[Stored data]

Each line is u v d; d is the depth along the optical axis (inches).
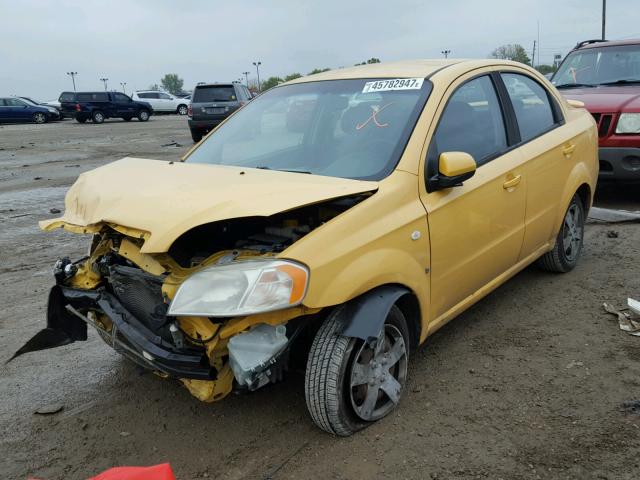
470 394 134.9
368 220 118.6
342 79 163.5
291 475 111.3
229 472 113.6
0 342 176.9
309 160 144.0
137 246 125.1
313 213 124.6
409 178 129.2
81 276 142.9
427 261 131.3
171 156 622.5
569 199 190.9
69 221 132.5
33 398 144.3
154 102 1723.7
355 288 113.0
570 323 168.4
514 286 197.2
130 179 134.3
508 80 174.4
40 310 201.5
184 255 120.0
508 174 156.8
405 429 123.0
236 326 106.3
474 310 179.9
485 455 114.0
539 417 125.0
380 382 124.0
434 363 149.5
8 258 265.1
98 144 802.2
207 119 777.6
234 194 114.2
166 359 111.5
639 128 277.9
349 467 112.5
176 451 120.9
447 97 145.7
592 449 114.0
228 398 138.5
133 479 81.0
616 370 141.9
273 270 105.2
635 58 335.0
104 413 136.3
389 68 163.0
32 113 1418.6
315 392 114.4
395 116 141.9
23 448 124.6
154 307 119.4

==

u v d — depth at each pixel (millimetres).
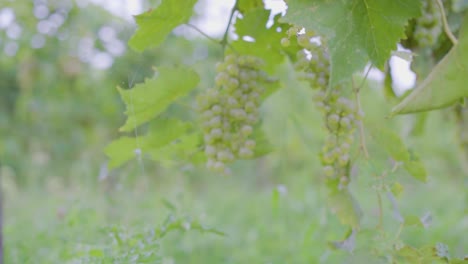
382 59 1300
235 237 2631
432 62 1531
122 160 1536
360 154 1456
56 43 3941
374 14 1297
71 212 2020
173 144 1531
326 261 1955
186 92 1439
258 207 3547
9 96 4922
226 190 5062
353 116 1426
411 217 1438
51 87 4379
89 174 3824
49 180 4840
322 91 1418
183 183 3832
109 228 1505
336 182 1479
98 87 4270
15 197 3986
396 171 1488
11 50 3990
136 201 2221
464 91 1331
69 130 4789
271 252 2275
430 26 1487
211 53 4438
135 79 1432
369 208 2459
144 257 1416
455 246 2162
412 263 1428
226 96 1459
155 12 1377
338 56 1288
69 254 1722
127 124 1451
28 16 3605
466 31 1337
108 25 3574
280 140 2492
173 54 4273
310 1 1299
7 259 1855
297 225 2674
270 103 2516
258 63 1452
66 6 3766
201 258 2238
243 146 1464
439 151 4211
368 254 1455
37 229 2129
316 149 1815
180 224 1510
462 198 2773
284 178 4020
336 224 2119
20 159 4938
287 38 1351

--

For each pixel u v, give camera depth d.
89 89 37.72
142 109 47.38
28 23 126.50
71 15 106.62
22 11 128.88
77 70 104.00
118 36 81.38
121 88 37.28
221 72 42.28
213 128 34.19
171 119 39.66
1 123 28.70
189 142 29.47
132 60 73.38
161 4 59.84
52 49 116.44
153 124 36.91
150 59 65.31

■ What to work on:
Only a number is wanted here: the count of lines in the data that contain the string "depth".

■ Solution:
3